◆ ASSIGNMENT
Lines in the entries below where the word "phpmg" shows up should each be copied.

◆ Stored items
⟨
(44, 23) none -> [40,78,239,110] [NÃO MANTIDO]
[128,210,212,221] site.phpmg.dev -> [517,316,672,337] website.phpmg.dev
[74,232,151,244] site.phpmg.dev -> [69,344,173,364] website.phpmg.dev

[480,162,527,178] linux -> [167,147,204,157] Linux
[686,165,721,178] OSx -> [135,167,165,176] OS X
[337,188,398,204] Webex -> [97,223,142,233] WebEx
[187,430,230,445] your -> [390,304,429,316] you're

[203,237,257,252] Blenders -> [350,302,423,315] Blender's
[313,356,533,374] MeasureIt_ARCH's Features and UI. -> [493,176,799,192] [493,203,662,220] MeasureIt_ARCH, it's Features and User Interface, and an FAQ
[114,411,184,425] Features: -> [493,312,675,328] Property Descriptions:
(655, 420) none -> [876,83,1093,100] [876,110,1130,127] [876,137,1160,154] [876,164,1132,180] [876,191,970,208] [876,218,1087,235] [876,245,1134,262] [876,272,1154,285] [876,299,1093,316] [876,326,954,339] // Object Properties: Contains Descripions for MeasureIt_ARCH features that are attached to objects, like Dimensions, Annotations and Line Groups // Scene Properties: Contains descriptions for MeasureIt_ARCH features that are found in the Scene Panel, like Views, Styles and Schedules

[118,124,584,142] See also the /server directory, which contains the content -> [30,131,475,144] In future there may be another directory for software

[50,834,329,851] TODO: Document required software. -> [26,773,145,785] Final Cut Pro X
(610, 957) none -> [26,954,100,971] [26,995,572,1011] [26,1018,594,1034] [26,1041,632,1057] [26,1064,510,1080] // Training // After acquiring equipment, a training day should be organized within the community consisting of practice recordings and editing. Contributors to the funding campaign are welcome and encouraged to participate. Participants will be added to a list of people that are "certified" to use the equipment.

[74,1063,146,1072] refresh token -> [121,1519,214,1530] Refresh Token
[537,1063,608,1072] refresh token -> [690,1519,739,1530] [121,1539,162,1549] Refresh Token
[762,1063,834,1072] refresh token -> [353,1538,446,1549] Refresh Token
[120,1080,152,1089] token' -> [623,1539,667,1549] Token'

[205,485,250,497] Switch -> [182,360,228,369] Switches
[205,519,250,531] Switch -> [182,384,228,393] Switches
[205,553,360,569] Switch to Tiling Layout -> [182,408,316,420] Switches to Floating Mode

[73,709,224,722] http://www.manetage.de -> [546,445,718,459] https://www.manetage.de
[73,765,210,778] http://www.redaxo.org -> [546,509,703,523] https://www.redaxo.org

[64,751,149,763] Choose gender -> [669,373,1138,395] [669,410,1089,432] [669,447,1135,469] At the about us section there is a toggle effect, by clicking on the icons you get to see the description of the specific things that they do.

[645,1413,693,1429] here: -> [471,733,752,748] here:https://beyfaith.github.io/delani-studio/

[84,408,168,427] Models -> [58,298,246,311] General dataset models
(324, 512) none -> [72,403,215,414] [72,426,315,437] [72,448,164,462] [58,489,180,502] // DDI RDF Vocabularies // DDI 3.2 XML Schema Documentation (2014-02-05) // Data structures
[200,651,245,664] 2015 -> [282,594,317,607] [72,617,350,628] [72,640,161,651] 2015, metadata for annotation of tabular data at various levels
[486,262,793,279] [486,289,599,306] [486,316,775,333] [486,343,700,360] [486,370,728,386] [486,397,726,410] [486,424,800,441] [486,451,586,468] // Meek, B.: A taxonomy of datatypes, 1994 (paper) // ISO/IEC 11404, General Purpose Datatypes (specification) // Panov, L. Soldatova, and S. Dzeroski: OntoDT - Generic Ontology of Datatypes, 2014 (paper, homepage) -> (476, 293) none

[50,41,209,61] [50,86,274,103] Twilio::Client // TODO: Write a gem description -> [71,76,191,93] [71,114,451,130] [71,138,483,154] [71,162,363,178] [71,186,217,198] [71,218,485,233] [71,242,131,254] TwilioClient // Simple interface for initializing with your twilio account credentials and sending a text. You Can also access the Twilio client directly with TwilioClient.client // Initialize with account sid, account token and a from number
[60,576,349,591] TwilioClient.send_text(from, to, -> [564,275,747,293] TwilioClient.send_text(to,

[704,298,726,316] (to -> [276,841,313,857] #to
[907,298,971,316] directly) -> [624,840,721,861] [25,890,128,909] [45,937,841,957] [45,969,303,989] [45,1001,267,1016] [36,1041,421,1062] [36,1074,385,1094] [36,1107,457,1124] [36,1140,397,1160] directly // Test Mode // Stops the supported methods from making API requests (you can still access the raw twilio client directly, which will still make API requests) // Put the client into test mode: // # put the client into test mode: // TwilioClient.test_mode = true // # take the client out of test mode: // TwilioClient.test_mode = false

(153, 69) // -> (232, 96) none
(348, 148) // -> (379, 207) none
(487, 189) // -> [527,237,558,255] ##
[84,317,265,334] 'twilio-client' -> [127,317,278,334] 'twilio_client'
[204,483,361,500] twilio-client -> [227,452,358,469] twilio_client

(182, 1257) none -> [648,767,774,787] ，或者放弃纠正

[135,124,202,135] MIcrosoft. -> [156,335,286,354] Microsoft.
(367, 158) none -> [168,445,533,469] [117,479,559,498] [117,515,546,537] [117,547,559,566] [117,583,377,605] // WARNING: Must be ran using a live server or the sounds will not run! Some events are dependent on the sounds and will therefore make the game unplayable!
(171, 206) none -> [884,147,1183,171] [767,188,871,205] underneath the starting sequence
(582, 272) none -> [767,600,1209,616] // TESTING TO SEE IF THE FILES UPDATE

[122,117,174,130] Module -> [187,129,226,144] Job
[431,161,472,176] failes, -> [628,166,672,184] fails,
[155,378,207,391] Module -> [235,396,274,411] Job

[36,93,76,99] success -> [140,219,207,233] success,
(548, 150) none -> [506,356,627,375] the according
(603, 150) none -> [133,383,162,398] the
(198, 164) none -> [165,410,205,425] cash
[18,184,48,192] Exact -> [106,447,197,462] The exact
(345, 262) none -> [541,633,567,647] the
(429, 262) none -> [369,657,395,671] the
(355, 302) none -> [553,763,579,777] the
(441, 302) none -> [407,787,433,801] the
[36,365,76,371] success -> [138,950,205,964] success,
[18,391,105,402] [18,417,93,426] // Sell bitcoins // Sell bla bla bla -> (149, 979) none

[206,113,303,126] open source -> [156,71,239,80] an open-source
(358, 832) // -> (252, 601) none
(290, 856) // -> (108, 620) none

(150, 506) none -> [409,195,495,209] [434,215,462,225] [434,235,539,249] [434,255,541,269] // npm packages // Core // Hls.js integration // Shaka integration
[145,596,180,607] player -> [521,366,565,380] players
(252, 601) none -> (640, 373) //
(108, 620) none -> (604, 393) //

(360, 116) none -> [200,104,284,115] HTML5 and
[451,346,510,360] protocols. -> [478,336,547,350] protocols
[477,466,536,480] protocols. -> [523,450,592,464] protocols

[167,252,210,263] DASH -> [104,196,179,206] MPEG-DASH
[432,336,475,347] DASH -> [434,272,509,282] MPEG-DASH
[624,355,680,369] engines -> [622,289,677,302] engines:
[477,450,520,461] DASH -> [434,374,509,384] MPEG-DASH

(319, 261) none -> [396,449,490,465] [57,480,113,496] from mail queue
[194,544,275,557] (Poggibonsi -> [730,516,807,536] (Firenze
⟩
◆ TASK RESULT
[128,210,212,221] site.phpmg.dev -> [517,316,672,337] website.phpmg.dev
[74,232,151,244] site.phpmg.dev -> [69,344,173,364] website.phpmg.dev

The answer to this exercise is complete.